# TEXTE SOURCE:
◆ ◆ ◆

Au départ, Émilie rêvait de faire des photos de mode pour les vêtements des boutiques Souris Mini. «Je voulais avoir ma photo sur le derrière d’un autobus», se remémore en riant la principale intéressée. Aussi, quand elle regardait un film, elle ne pouvait s’empêcher de mimer les scènes qui défilaient devant elle. «Je capotais sur le film Le roi lion, et j’étais toujours debout, en train d’imiter les personnages.»

Son souhait de prendre la pose a été exaucé, et son minois s’est retrouvé sur la page frontispice d’une édition du magazine Enfants Québec. Impressionnée par l’attitude exemplaire de son jeune modèle de quatre ans, qui passait encore ses journées en CPE, l’équipe de la publication avait conseillé à Tatiana de diriger sa puce vers d’autres types de contrats et de lentilles.

«Je ne voulais rien savoir, échappe catégoriquement cette dernière. Ç’a pris au moins une année avant qu’Émilie entre dans une agence. Le but n’était pas forcément de faire de la télé. Et ça s’est fait au fur et à mesure. Son agent l’envoyait dans plusieurs auditions. C’est un peu le hasard de la vie qui l’a emmenée là, et elle a aimé et s’est épanouie là-dedans.»

Réaliste, Tatiana répète souvent à Émilie que, dans le domaine artistique, rien n’est garanti. Chez les Bierre, on profite du moment présent et on prend les événements comme ils se présentent.

«Je lui dis souvent qu’elle tourne avec des gens qui ont des super belles carrières, mais il y en a pour qui c’est plus dur, qui n’ont pas la même stabilité, souligne Tatiana. Même ce qu’Émilie vit, à son âge, ce n’est pas la réalité. Souvent, les gens nous disent qu’elle est bien partie, mais ça peut crasher. On ne sait jamais ce qui peut arriver.»

◆ ◆ ◆

# CONSIGNES:
A. Transcrivez le passage du texte sur les débuts d'Émilie qui va de « Au départ, Émilie » à « et de lentilles. ».
B. Reprenez le texte sur les débuts d'Émilie là où il s'arrête et poursuivez-le, s'il vous plaît.

# LIGNES:
◆ ◆ ◆

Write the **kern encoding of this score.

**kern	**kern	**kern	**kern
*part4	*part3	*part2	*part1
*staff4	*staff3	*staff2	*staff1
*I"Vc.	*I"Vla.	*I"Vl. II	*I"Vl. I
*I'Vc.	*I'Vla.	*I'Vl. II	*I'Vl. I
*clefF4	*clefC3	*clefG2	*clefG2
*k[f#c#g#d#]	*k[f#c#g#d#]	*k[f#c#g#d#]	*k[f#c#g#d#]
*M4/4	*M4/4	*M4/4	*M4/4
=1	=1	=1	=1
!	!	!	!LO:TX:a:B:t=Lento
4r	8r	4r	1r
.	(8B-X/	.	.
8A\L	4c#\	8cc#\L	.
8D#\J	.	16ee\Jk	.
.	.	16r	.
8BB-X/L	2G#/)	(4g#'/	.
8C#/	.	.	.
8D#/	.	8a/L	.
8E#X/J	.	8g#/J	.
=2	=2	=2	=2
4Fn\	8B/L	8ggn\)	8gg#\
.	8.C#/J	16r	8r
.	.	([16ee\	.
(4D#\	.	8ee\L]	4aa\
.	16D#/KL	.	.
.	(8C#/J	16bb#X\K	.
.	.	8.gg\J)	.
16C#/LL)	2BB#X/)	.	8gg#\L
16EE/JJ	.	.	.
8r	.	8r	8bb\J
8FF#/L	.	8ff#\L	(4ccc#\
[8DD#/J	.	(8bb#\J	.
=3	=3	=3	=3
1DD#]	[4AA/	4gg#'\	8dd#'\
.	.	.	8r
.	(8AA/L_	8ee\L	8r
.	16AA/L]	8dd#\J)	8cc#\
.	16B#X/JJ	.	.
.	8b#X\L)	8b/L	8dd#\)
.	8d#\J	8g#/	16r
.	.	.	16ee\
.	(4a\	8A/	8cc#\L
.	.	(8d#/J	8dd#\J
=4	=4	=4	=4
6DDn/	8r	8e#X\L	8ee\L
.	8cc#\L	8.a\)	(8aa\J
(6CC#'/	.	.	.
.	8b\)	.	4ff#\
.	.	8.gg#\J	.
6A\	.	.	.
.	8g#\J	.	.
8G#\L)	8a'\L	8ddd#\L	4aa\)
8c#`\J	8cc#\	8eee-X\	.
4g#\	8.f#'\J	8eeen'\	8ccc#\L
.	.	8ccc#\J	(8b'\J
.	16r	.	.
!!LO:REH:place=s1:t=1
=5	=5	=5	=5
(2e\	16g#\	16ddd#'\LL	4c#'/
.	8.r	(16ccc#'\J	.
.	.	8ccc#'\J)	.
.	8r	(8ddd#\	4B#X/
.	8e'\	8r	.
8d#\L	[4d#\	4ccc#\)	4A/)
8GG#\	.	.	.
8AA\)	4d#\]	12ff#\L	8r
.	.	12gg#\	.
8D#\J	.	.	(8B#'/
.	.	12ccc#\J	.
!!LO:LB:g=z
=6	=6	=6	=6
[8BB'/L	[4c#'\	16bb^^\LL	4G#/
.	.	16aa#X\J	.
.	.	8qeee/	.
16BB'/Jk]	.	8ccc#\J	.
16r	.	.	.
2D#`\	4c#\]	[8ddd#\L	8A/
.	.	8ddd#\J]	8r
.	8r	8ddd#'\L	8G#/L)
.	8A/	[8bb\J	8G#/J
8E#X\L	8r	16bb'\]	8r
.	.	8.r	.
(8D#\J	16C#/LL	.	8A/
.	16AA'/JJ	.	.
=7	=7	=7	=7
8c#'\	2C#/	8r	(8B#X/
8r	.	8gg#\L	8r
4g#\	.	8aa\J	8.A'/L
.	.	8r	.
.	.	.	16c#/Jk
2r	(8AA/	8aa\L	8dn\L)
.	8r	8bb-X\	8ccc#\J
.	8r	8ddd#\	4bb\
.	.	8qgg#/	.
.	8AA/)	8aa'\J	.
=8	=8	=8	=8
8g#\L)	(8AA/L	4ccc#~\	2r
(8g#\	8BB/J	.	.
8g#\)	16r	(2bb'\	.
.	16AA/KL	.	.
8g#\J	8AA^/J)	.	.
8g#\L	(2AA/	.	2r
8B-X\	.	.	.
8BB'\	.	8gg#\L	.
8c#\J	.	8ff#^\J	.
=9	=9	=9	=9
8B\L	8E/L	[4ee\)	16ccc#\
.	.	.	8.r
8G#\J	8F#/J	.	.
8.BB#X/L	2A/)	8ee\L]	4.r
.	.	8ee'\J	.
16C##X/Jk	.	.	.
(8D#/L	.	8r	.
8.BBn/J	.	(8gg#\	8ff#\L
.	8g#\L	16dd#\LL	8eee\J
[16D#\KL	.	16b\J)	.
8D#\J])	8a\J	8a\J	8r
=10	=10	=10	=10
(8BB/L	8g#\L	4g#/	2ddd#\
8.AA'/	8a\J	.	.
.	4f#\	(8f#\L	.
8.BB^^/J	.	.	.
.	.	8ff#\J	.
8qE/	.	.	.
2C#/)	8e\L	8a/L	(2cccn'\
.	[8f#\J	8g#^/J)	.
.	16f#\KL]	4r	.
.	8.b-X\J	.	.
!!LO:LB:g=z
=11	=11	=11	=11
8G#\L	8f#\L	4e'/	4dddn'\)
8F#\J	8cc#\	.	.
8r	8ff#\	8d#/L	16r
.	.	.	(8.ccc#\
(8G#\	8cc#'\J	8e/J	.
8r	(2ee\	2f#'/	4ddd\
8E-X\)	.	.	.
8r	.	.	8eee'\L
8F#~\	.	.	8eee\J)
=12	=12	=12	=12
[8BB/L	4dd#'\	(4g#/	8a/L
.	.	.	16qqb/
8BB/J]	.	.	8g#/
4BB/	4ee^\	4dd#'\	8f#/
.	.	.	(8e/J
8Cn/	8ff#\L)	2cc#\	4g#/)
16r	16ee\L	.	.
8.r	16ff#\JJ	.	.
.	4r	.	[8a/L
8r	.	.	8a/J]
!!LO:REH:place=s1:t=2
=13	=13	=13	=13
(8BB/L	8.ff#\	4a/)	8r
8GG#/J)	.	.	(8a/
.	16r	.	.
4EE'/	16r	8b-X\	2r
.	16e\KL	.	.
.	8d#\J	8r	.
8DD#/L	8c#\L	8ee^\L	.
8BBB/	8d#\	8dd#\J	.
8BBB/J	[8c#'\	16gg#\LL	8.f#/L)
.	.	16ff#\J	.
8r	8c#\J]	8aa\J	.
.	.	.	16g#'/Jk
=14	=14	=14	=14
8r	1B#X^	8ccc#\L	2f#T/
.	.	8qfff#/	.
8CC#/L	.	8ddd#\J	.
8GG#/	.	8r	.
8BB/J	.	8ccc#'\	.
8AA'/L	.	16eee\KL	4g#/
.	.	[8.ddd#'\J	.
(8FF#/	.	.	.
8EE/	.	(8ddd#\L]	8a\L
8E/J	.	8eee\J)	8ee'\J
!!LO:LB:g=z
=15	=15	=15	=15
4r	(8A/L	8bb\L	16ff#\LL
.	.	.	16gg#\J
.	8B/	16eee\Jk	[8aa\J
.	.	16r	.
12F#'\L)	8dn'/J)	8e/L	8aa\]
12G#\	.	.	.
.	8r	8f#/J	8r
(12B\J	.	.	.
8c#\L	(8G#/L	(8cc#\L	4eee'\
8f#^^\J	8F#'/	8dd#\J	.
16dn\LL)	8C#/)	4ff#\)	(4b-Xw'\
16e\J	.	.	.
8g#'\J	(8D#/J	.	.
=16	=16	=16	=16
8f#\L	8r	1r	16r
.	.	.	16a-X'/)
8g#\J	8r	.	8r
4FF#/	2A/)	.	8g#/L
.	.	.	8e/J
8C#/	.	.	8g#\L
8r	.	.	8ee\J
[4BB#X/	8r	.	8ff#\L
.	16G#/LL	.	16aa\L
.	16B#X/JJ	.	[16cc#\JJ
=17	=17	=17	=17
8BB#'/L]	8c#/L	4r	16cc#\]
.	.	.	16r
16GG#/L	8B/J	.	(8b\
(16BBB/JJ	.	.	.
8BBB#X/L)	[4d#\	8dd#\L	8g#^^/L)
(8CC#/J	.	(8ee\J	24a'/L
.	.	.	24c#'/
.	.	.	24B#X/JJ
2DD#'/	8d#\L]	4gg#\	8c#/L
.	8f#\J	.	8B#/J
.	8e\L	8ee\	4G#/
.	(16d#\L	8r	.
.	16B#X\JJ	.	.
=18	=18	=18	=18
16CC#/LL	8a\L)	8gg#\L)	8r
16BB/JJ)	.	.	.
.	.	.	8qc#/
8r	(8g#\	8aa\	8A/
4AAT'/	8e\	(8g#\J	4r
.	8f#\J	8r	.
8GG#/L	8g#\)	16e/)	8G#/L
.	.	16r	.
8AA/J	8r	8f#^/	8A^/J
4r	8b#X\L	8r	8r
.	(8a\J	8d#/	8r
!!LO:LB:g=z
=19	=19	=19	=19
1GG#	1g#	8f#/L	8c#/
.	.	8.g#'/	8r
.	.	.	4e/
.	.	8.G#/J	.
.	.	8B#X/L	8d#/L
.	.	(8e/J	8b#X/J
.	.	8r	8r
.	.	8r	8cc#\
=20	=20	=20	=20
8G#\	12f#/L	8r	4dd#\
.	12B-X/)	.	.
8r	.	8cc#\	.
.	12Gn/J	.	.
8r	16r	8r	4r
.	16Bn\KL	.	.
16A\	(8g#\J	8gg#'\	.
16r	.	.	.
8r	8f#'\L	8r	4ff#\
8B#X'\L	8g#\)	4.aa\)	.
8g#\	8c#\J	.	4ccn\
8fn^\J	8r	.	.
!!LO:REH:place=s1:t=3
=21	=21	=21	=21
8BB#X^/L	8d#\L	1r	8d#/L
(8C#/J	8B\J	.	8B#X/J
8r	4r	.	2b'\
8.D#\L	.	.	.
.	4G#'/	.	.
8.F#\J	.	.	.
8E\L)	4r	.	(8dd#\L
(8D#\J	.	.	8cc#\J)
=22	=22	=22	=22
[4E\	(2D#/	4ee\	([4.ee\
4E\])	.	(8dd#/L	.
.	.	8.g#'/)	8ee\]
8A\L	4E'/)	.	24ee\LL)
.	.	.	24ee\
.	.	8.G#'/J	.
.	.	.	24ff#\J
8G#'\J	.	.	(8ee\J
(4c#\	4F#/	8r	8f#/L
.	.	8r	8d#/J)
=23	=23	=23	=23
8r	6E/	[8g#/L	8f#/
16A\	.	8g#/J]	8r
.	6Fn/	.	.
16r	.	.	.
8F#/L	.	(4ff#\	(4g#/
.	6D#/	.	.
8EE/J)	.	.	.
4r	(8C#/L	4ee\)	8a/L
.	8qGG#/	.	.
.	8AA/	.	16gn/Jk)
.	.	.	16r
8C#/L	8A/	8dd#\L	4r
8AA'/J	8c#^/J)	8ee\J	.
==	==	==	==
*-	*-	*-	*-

◆ ◆ ◆

# CORRIGÉ:
A.
Au départ, Émilie rêvait de faire des photos de mode pour les vêtements des boutiques Souris Mini. «Je voulais avoir ma photo sur le derrière d’un autobus», se remémore en riant la principale intéressée. Aussi, quand elle regardait un film, elle ne pouvait s’empêcher de mimer les scènes qui défilaient devant elle. «Je capotais sur le film Le roi lion, et j’étais toujours debout, en train d’imiter les personnages.»

Son souhait de prendre la pose a été exaucé, et son minois s’est retrouvé sur la page frontispice d’une édition du magazine Enfants Québec. Impressionnée par l’attitude exemplaire de son jeune modèle de quatre ans, qui passait encore ses journées en CPE, l’équipe de la publication avait conseillé à Tatiana de diriger sa puce vers d’autres types de contrats et de lentilles.

B.
Un discours inspirant

En août dernier, Émilie Bierre était nommée «Fille la plus inspirante de l’univers» à KARV l’anti-gala. Les jeunes téléspectateurs de VRAK saluaient ainsi son implication en tant que porte-parole de la Fondation Jasmin-Roy, qui vient en aide aux victimes d’intimidation. Pour elle qui rêvait depuis de nombreuses années de simplement participer à ce rassemblement festif orchestré par VRAK, d’assister au spectacle sur place, et qui vivait frénétiquement son premier anti-gala à vie, c’était un double honneur.

Lorsque l’animatrice Vanessa Pilon, qui présentait les finalistes dans la catégorie où Émilie était nommée, aux côtés d’India Desjardins, de Bianca Gervais, de Mylène Paquette et de Sophie Nélisse, a annoncé qu’Émilie Bierre l’emportait, le petit bout de femme est monté sur scène avec aplomb… et a déclamé un discours digne des plus grands. Un discours qu’elle n’avait même pas écrit ou répété préalablement, et qui lui a valu une ovation debout sentie. Fait cocasse, figée par l’émotion, seule Tatiana Renard ne s’est pas levée pour acclamer sa progéniture!

Or, avant qu’Émilie ne quitte son siège, Tatiana a eu le temps de lui glisser une boulette de papier dans la main, comme elle lui aurait donné une balle anti-stress, pour lui rappeler que toute sa famille était derrière elle en cet instant important.

«Je savais ce que je voulais dire si je recevais le prix, mon idée était faite, mais quand je suis montée sur scène, c’est sorti comme c’est sorti, relate Émilie. Je ne voulais pas trop me faire de plan. C’était très important pour moi, et ç’a super bien été. J’ai dit beaucoup plus que ce que j’aurais cru dire… (rires)»

«Je ne m’y attendais pas!, ajoute la sage artiste. À mes yeux, ce n’était pas un prix pour moi, mais pour tous ceux qui se font intimider. Pour la Fondation Jasmin-Roy, pour tous ceux qui vivent des moments durs.»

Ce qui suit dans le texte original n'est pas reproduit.